Since at the spot the beam waist will be of just a few micrometers, the hole of this pinhole will be of 10 μm. This is a standard optical element, available commercially (e.g. Thorlabs⁶). The surface of the pinhole will be coated on both sides with a black polymer for better performance.

2.1.3

Photo-Diode

The detector will be a Hamamatsu InGaAs PD (model G10899-03K), 3 mm of diameter, with high efficiency at the wavelength and power range of interest,⁷ the responsivity at 1064 nm is in fact 0.7 A/W. The PD will be positioned 3 mm behind the pinhole; since the half divergence of the beam is approximately 15°, this is the maximum distance from the pinhole allowing to keep the whole beam inside the PD’s surface (the fraction of power that escapes detection with this configuration is 4 ∗ 10^–6).

3.

STRAY LIGHT OPTICAL BUDGET

The SL-OGSE instrument will measure stray light levels in LISA interferometers (where stray light affects the phase of the heterodyne beat-notes during the LISA mission) and also in the CAS (Constellation Acquisition Sensor), the camera that will be used to search the weak signal coming from the distant spacecraft and allow the correct orientation of the 3 spacecraft in the constellation.

Stray light returning from the TAP to the interferometers will give rise to an unwanted interference signal, in the MOSA’s photoreceivers, with a frequency proportional to the distance between the MOSA photoreceivers and the TAP. For this reason, positioning the TAP far enough (1.5 m is the minimal acceptable distance), from the telescope aperture will allow to reject the corresponding fringe signal away from the frequency range that is relevant for detecting stray light sources in the MOSA optics.
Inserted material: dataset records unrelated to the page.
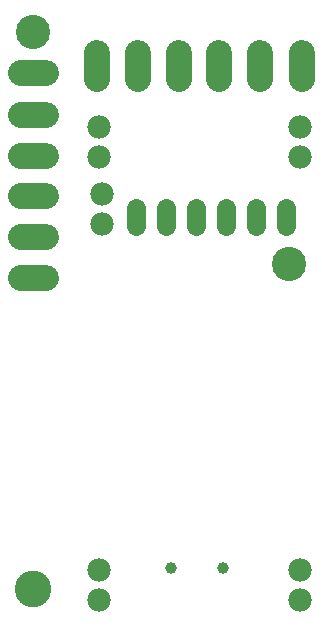
<source format=gbs>
G75*
%MOIN*%
%OFA0B0*%
%FSLAX24Y24*%
%IPPOS*%
%LPD*%
%AMOC8*
5,1,8,0,0,1.08239X$1,22.5*
%
%ADD10C,0.1142*%
%ADD11C,0.1221*%
%ADD12C,0.0880*%
%ADD13C,0.0640*%
%ADD14C,0.0780*%
%ADD15C,0.0394*%
D10*
X010380Y012680D03*
X001860Y020420D03*
D11*
X001860Y001863D03*
D12*
X001440Y012202D02*
X002280Y012202D01*
X002280Y013580D02*
X001440Y013580D01*
X001440Y014958D02*
X002280Y014958D01*
X002280Y016282D02*
X001440Y016282D01*
X001440Y017660D02*
X002280Y017660D01*
X002280Y019038D02*
X001440Y019038D01*
X003964Y018863D02*
X003964Y019703D01*
X005342Y019703D02*
X005342Y018863D01*
X006720Y018863D02*
X006720Y019703D01*
X008042Y019700D02*
X008042Y018860D01*
X009420Y018860D02*
X009420Y019700D01*
X010798Y019700D02*
X010798Y018860D01*
D13*
X010280Y014540D02*
X010280Y013940D01*
X009280Y013940D02*
X009280Y014540D01*
X008280Y014540D02*
X008280Y013940D01*
X007280Y013940D02*
X007280Y014540D01*
X006280Y014540D02*
X006280Y013940D01*
X005280Y013940D02*
X005280Y014540D01*
D14*
X004140Y015020D03*
X004140Y014020D03*
X004052Y016232D03*
X004052Y017232D03*
X010745Y017232D03*
X010745Y016232D03*
X010745Y002468D03*
X010745Y001468D03*
X004052Y001468D03*
X004052Y002468D03*
D15*
X006454Y002547D03*
X008186Y002547D03*
M02*

</source>
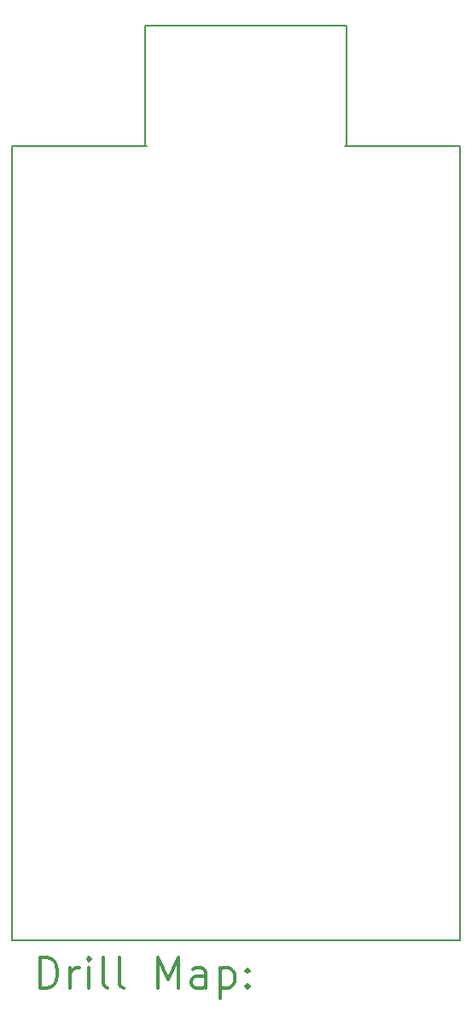
<source format=gbr>
%FSLAX45Y45*%
G04 Gerber Fmt 4.5, Leading zero omitted, Abs format (unit mm)*
G04 Created by KiCad (PCBNEW 5.0.2+dfsg1-1) date Tue 28 Dec 2021 09:50:03 AM CET*
%MOMM*%
%LPD*%
G01*
G04 APERTURE LIST*
%ADD10C,0.150000*%
%ADD11C,0.200000*%
%ADD12C,0.300000*%
G04 APERTURE END LIST*
D10*
X12051000Y-6354000D02*
X12051000Y-5154000D01*
X10731500Y-6350000D02*
X12065000Y-6350000D01*
X10731500Y-14224000D02*
X10731500Y-6350000D01*
X15176500Y-14224000D02*
X10731500Y-14224000D01*
X15176500Y-6350000D02*
X15176500Y-14224000D01*
X14033500Y-6350000D02*
X15176500Y-6350000D01*
X14051000Y-5154000D02*
X14051000Y-6354000D01*
X12051000Y-5154000D02*
X14051000Y-5154000D01*
D11*
D12*
X11010428Y-14697214D02*
X11010428Y-14397214D01*
X11081857Y-14397214D01*
X11124714Y-14411500D01*
X11153286Y-14440071D01*
X11167571Y-14468643D01*
X11181857Y-14525786D01*
X11181857Y-14568643D01*
X11167571Y-14625786D01*
X11153286Y-14654357D01*
X11124714Y-14682929D01*
X11081857Y-14697214D01*
X11010428Y-14697214D01*
X11310428Y-14697214D02*
X11310428Y-14497214D01*
X11310428Y-14554357D02*
X11324714Y-14525786D01*
X11339000Y-14511500D01*
X11367571Y-14497214D01*
X11396143Y-14497214D01*
X11496143Y-14697214D02*
X11496143Y-14497214D01*
X11496143Y-14397214D02*
X11481857Y-14411500D01*
X11496143Y-14425786D01*
X11510428Y-14411500D01*
X11496143Y-14397214D01*
X11496143Y-14425786D01*
X11681857Y-14697214D02*
X11653286Y-14682929D01*
X11639000Y-14654357D01*
X11639000Y-14397214D01*
X11839000Y-14697214D02*
X11810428Y-14682929D01*
X11796143Y-14654357D01*
X11796143Y-14397214D01*
X12181857Y-14697214D02*
X12181857Y-14397214D01*
X12281857Y-14611500D01*
X12381857Y-14397214D01*
X12381857Y-14697214D01*
X12653286Y-14697214D02*
X12653286Y-14540071D01*
X12639000Y-14511500D01*
X12610428Y-14497214D01*
X12553286Y-14497214D01*
X12524714Y-14511500D01*
X12653286Y-14682929D02*
X12624714Y-14697214D01*
X12553286Y-14697214D01*
X12524714Y-14682929D01*
X12510428Y-14654357D01*
X12510428Y-14625786D01*
X12524714Y-14597214D01*
X12553286Y-14582929D01*
X12624714Y-14582929D01*
X12653286Y-14568643D01*
X12796143Y-14497214D02*
X12796143Y-14797214D01*
X12796143Y-14511500D02*
X12824714Y-14497214D01*
X12881857Y-14497214D01*
X12910428Y-14511500D01*
X12924714Y-14525786D01*
X12939000Y-14554357D01*
X12939000Y-14640071D01*
X12924714Y-14668643D01*
X12910428Y-14682929D01*
X12881857Y-14697214D01*
X12824714Y-14697214D01*
X12796143Y-14682929D01*
X13067571Y-14668643D02*
X13081857Y-14682929D01*
X13067571Y-14697214D01*
X13053286Y-14682929D01*
X13067571Y-14668643D01*
X13067571Y-14697214D01*
X13067571Y-14511500D02*
X13081857Y-14525786D01*
X13067571Y-14540071D01*
X13053286Y-14525786D01*
X13067571Y-14511500D01*
X13067571Y-14540071D01*
M02*

</source>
On the contrary, stray light directed from the TAP toward the CAS will directly superpose to the stray light originated in the MOSA, thus influencing the stray light measurements. Requirements regarding the amount of stray light permitted from the TAP are not yet available, but for this preliminary design we can compare it directly to the stray light originated by the telescope mirrors, which will be the biggest stray light source from the MOSA to the CAS, and whose contribution has already been estimated to be of 4 ∗ 10^–9 W thanks to FRED simulations (for a 2 W Tx beam and CL300 contamination, at the CAS interface).

The main contributions to stray light from the TAP will come from the parabolic mirror, which receives the full 2 W beam and will scatter some of it according to its roughness and contamination characteristics, and the PD, which could reflect directly part of the light back to the MOSA unless the PD is appropriately tilted. The following paragraphs analyse the two contributions.

3.2

Reflection from PD

Given the high divergence of the beam reaching the PD, part of the tail of the gaussian intensity distribution can be reflected back through the pinhole and to the CAS. If we want the reflected light on the CAS to be lower than 1 pW, we must limit back-reflection to 5 nW (reflection from the mirror, assumed 0.2 %, and the beamsplitter, 10 %, will bring it to the target value). To reach this goal the PD surface is not perpendicular to the chief ray propagation direction; this 22° tilt will result in a 60 pW reflection inside the pinhole area. This creates a misalignement between the pinhole and the center of the PD, which will be shifted 1.16 mm from the center of the pinhole (see Fig. 6).

Figure 6:

Optical rays passing through the pinhole and arriving on the PD. The two elements are tilted with respect to the chief ray, to minimize the optical return, and are therefore laterally shifted between each other.

4.

CONCLUSIONS

As a part of the test campaign for the LISA mission, it was necessary to create a setup able to handle a 2 W, 300 mm wide beam, dumping most of the beam while measuring its power fluctuations and avoiding the return of stray light towards the other parts of the setup.

The task will be performed by a three elements instrument, composed by a parabolic mirror, a pinhole and a photodiode. Particular care was taken in the choice of the materials and geometry of the mirror, since the power had to be reduced to an acceptable level for the photodiode and stray light strongly depended on the beam reflection direction and divergence.

The chosen material is KG3 and the mirror will be an off-axis parabolic surface 388 mm wide.